Después de tantos años dedicados a ser párroco, el Padre Matías cobraba consciencia de que pocos en su rebaño serian transformados por los esfuerzos de un cura rompiendo con la teología del enredo. El pecado y la fantasía de los milagros eran obstáculos hacia Dios, no obstante, el Padre Matías continuo con las misas descubriendo a su vez, lentamente, que el único milagro que valía la pena, era el milagro del amor, el más difícil de los milagros. Por ese amor continuó con la labor del maestro Jesús, y además su propia redención dependía de esto, redención de liberación que permite que uno sea su verdadero YO. Por ese amor dejo de enfocar resultados, y simplemente se hizo presente a los penitentes que llegaban a su iglesia en busca de milagros. El Padre Vicente Matías se agarró del hilo de la esperanza nacido del amor, que además le indicaba que no todo era en vano, alguna semilla daría su fruto a su debido tiempo.
Mientras reflexionaba sobre estas cosas, oraba una tarde frente al altar de San Isidro, cuando llego una niña jovencita a la iglesia.
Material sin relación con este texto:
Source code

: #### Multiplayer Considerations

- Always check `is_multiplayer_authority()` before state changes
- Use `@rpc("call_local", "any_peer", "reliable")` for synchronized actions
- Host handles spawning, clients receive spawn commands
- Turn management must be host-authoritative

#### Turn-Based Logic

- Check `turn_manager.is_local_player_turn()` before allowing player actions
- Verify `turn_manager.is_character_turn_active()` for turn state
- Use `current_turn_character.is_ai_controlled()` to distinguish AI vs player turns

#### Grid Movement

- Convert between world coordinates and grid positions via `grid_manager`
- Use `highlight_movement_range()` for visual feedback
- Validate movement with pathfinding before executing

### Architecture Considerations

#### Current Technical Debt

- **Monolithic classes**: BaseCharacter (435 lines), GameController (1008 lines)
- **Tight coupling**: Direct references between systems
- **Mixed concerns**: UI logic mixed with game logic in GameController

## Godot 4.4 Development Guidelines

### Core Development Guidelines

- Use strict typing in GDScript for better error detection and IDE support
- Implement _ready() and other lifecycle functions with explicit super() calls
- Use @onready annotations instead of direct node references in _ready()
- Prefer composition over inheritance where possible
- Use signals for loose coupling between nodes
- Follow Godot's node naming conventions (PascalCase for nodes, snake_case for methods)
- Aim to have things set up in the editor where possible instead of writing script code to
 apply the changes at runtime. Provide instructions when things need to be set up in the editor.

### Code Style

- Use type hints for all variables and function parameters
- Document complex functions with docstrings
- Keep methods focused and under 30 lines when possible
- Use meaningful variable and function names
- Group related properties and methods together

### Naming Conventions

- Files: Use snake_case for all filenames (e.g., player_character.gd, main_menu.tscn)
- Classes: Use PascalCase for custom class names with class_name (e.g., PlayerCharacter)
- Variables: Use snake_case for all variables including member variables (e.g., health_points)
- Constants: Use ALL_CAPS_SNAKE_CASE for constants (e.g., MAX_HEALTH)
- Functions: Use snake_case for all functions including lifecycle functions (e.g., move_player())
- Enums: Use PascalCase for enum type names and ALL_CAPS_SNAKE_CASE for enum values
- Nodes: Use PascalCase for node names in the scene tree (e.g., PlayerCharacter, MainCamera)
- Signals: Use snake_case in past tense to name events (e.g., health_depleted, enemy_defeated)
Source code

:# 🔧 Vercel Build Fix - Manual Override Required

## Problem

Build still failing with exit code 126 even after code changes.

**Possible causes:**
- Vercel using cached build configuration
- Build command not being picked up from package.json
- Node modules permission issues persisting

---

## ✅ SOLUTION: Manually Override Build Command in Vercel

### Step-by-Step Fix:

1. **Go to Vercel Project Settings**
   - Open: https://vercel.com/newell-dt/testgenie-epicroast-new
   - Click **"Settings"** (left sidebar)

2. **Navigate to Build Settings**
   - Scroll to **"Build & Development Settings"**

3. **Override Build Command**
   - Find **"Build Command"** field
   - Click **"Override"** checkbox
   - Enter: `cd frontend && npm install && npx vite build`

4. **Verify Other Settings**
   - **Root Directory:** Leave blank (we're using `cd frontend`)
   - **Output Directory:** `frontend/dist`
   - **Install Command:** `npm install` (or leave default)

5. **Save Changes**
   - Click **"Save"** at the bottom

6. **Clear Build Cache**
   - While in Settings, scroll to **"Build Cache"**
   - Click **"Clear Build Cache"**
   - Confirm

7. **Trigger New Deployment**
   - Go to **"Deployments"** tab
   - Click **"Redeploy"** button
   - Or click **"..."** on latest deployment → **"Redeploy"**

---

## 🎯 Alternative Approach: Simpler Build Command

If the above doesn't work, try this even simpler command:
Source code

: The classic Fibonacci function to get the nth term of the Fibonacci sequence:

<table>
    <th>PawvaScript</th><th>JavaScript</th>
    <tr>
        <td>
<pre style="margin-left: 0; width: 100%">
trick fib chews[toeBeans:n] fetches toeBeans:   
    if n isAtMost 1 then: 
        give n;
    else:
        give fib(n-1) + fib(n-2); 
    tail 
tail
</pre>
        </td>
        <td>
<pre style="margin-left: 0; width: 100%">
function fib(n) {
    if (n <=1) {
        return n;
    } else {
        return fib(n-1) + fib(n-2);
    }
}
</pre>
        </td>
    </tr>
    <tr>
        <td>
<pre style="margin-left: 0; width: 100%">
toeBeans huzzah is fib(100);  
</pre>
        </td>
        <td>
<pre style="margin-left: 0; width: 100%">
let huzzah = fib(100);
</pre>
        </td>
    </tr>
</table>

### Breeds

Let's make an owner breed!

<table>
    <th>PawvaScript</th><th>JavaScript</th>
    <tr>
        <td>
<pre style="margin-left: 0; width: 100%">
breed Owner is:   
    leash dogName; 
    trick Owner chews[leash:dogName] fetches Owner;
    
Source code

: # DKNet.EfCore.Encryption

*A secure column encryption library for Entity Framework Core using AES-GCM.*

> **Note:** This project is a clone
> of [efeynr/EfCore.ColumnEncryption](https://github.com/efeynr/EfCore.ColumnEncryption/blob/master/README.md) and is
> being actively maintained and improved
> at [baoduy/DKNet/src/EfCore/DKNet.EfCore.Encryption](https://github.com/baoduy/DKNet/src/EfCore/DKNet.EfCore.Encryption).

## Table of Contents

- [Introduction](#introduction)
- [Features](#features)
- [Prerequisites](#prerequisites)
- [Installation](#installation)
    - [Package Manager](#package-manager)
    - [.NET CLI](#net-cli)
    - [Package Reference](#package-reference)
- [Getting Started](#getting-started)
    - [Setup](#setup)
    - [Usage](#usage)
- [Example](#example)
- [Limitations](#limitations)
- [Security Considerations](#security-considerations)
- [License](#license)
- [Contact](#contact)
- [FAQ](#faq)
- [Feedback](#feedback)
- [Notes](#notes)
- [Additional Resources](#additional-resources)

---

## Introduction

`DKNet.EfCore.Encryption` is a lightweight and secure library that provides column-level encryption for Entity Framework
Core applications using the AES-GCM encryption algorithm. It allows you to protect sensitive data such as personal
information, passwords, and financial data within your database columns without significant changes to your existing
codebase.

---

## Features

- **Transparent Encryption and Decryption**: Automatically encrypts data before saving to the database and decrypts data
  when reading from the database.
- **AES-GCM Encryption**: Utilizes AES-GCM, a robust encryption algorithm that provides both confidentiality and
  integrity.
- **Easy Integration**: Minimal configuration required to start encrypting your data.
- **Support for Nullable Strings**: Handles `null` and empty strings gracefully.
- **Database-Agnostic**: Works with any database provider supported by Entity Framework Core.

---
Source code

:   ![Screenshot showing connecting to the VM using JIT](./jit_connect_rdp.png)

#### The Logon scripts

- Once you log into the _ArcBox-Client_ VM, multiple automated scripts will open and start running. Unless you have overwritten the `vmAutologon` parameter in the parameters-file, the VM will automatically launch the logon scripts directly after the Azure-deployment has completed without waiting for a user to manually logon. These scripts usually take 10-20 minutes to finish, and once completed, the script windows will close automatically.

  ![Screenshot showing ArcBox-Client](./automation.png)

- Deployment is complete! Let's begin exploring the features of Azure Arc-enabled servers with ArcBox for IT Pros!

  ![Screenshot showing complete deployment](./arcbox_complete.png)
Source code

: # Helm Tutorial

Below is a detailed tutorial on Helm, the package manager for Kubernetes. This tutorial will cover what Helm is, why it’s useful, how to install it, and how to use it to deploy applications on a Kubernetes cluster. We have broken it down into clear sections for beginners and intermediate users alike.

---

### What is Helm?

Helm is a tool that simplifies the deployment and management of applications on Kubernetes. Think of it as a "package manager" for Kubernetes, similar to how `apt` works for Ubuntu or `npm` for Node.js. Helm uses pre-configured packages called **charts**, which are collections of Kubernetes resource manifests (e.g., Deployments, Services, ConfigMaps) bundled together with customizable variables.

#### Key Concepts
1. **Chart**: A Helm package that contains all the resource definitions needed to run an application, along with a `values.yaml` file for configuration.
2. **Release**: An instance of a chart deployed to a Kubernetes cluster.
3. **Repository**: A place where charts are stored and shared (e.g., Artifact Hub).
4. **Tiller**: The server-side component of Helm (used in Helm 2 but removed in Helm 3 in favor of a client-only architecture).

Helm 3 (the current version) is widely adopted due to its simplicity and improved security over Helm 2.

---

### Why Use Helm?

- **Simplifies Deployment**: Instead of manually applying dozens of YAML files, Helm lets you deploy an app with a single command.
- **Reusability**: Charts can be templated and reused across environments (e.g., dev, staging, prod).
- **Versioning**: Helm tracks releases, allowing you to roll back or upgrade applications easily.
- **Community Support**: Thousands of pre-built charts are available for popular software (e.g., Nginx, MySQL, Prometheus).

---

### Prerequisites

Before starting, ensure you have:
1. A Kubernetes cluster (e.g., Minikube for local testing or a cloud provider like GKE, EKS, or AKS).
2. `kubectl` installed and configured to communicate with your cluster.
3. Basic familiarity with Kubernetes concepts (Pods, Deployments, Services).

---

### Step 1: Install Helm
Con timidez se acercó al altar, y el Padre Matías la invito a subir al altar, mientras su abuelita caminaba el Vía Crucis. La niña subió y exploro el espacio sagrado con el asombro de los inocentes. Ahí en los ojitos de esa niña, el Padre Matías observó a un ser libre del peso del pecado; y ahí en esos ojitos no vislumbro necesidad de milagros; y más que nada, ahí en esos ojitos, se vislumbraba a Dios. Sintió una paz interior, la paz que excede a todo entendimiento. Al contemplar lo que tomaba aspecto de una visión, el Padre Matías le pregunto a la niña su nombre, y con voz angelical, y un poco de timidez, ella le contesto: “Me llamo Milagros.”